I'm so sorry you have had to join us, but welcome. The ladies on here have kept me sane and taught me a lot. It can be a lonely time, like you say not many have lost a baby in the second trimester so nobody really understands in RL. You will be understood here and not judged, we all have our seemingly mad thoughts and moments, no matter what you are feeling I would almost guarantee one of us has been in the same frame of mind or still is and can offer consolence. 

I wish you all the best. xxx


----------



## Andypanda6570

I am so deeply sorry for your loss :cry::cry::cry:
My Ava was born sleeping at 18 and half weeks :cry::cry::cry:
It has been 8 months since we buried her and not a day goes by that my sadness or emptiness is not there, this is so sad :cry::cry::cry::cry:
I want you to know the women here are beautiful and so caring, whenever you need us we will be there.
Life just seems so unfair and what a terrible thing we all have to endure.

XOXOOX Thinking Of You :hugs::hugs::hugs::hugs::hugs::hugs::hugs::hugs:


----------



## MissingRyder

I'm a new member myself and I'm sorry you have had the need for this forum but have to say you will run across some wonderful people that also have went through what your struggling with.
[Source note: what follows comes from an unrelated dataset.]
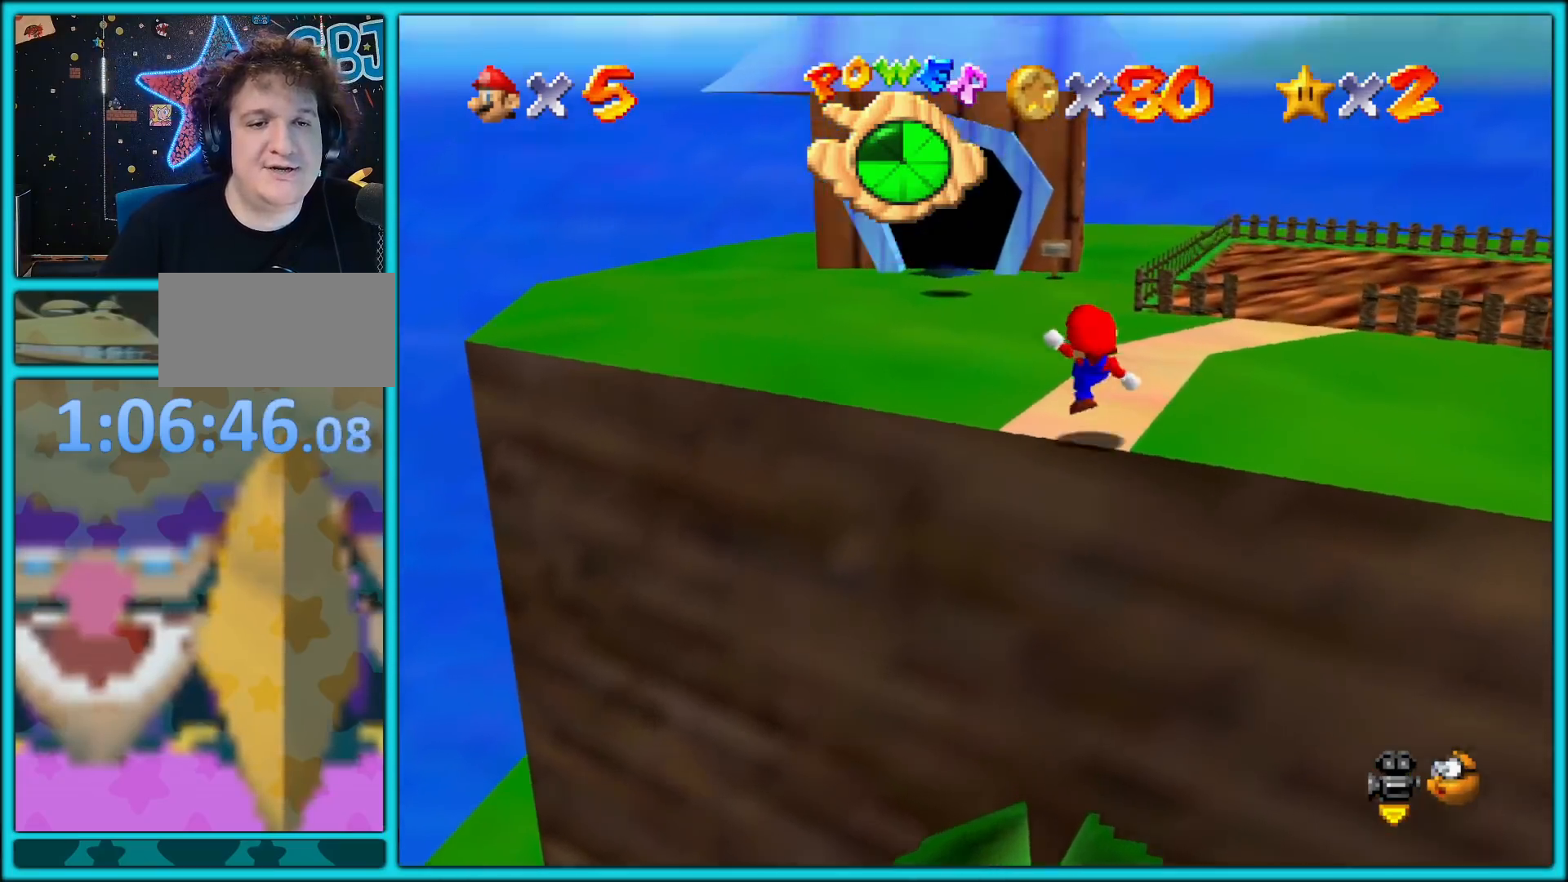
{"buttons": [], "left_stick": "up-left", "button_events": [[133, "A", "up"]]}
Sorry for Oliver's passing and I hope and pray you find comfort in time. I too have an angel boy and his name is Ryder. I lost Ryder 10/20/11. Floaty kisses to both Ryder and Oliver :)


----------



## angel jayvian

So sorry huns I also loss my son Jayvian at 21 weeks july29 2011due to pprom I was inthe hospital for about aweek till I delivered. never thought something like this could happen after 20 weeks :( .. Its upsetting that
After something like this happens they promise us more attention to our next pregnancy and we are left with no answers!


tansy24 said:


> My son Oliver was born July 19th 2011 at 21 weeks. He was with us for a little over an hour before he passed away. I've had 2 early miscarriages before him, so once we got to 12 weeks, and then to 20 weeks, we really felt like everything was going to be ok. However on July 18th I was woken up out of sleep by severe cramping. When I went to go to the bathroom, at first I thought I might have wet myself since I was leaking. Once I got there I realized it was probably my water breaking. I timed the cramps I was having as my husband drove me to the hospital and they were coming up 5-7 minutes apart.
> 
> Once we got to the hospital they checked and said my water had NOT broken (oh how I wish i had known those strips can be wrong!) and sent me for an ultrasound. The ultrasound still showed plenty of water around Oliver, however my cervix was completely thinned and dilated. They checked again at that point and realized that my water had broken and that it was just a slow leak. They told me that because it was so early there was nothing they could do, and since my water had broken and the risk of infection was high, they wouldn't give me drugs to prevent contractions.
> 
> We spent the night in the hospital trying to come to terms with what was happening and the next morning Oliver was born. We held him and cried over him, he was bigger than they were expecting at 1lb 3 ounces. They had told us to expect no more than 15 minutes with him, but he was a fighter and stayed with us a little over an hour.
> 
> After about 20 minutes of holding him my placenta was refusing to come out and I was hemorrhaging so I had to leave my baby and husband and be taken for an emergency d&c. They also had to give me 3 pints of blood. By the time I came back he was gone, however they let us have the rest of the night with him to say goodbye.
> 
> I'm still in shock at how fast it all happened, and right afterwards I had every test under the sun done to try to find out what happened. I did have a very bad SCH around 8 weeks, however it had resolved by 12 weeks. There is still a chance it weakened his amniotic sack I was told. They don't believe I have an incompetent cervix, and while there were signs of infection in the testing they did on the placenta, they don't know if it came before or after my water broke. They also don't know if I went into labor first and my water broke, or if it broke and that put me into labor. I wish science could give us more answers, it seems like a lot of people who have gone through this get told by dr's that they aren't really sure exactly what went wrong.
> 
> After HSG's, genetic testing, and MRI's all came back okay, they gave us the go ahead to try again, with the promise of monitoring a future pregnancy much more closely.


----------



## daopdesign

It's awful when you don't get a solid answer as to why it happened :cry: I'm so sorry for your loss and your previous losses. I'm sure you will go on to have a baby full term :hugs::hugs:


----------



## tansy24

Thank you so much for all the support ladies, and I'm so sorry so many of us have been through this :( 

They do think my water was leaking for about a week before I went into labor. I had actually gone in a week earlier since my discharge had increased and they did a strip test and it came back negative and they blew me off. But when I got to the hospital it also was negative, but when they examined closer she said my discharge was very watery and sure enough a more careful test with the paper and the ferning test did in fact show amniotic fluid. It was just a really slow leak :(

I just had my first Dr's appoinment for a new pregnancy, and they are planning on doing a scan at 9 weeks to get a baseline for my cervix, and then they will monitor every 2 weeks until 15 weeks. From 15 weeks and beyond they will be checking it weekly.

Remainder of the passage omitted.